Ao longo da história, a cachaça desdobrou-se em uma multiplicidade de estilos, com o uso de dezenas de madeiras de envelhecimento na confecção de seus tonéis, de modo que sua diversidade só tem paralelo no mundo dos fermentados, como o vinho e a cerveja. Ao abordar a literatura de autores tão diferentes quanto José Lins do Rego e Mário de Andrade, Cecília Meireles e Antonio Callado, temos um bom pretexto para conhecer cachaças que possam ser evocadas por essas leituras, e apreciadas em sua especificidade.

É bom lembrar que, nos últimos 30 anos, e com muita intensidade nos anos recentes, a cachaça vem passando por uma verdadeira revolução. Muitas marcas e rótulos novos surgem, aprimorando sua qualidade e inovando na produção, na apresentação e no serviço. Pode-se dizer que hoje a cachaça é muito diferente do que era pouco tempo atrás – está melhor, ainda mais diversa, mais altiva, mais consciente de seus processos.

Aliás, há toda uma cena da coquetelaria brasileira em ebulição, na qual a cachaça vem sendo francamente revalorizada. Além, claro, de sommeliers e sommelières, pesquisadores e pesquisadoras, especialistas de diversas áreas, que têm dado uma contribuição enorme em várias frentes. Então, uma das ideias desses encontros é também que se possa conhecer uma amostra da produção contemporânea de cachaça, entendendo o “contemporâneo” como a convivência entre tradição e inovação, entre produtores consagrados, antigos, e os novos que chegam injetando oxigênio e inventividade nesse universo.
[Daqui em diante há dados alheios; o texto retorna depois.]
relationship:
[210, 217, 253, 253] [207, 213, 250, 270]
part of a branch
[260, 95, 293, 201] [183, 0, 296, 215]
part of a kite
Como serão os encontros? Acho que o trecho a seguir de José Lins do Rego, o primeiro dos autores da série, dá uma ideia do que vamos ter:

Na destilação, como nas farmácias do interior, os moradores se encontravam em conversa. O estribeiro, alguém que viesse em visita ou a negócio, o destilador João Miguel, e a palestra pegava, devagar, no manso, sem uma palavra mais alta, mas com gargalhadas de estrondo. João Miguel era branco, sabia ler e tinha com ele sempre as histórias de Antônio Silvino, lendo para os outros. – José Lins do Rego, Banguê.



Gostaria que os nossos encontros acontecessem como essa reunião informal ao lado do alambique que o escritor paraibano descreveu. Pessoas que se encontram pelo prazer de conversar, compartilhar leituras e histórias, e rir juntas, tudo em torno da cachaça.
 

Não será preciso ler os romances antes de cada encontro, embora, claro, quem tiver feito essas leituras poderá aproveitar mais. Vamos ler trechos das obras, com destaque para aquelas em que aparece a cachaça, e conversar a respeito para entender esses trechos em perspectiva, saboreando a poética de cada autor, mas também os possíveis desdobramentos simbólicos de cada obra. Para quem ainda não leu, o encontro funciona como uma introdução; para quem já leu, é uma apreciação especial a partir de certa perspectiva.

E vamos degustar cachaças, pelo menos duas que possam evocar conexões com o autor ou a obra em questão, e às vezes mais uma “infiltrada”, trazendo um tempero de outra região, com outras características.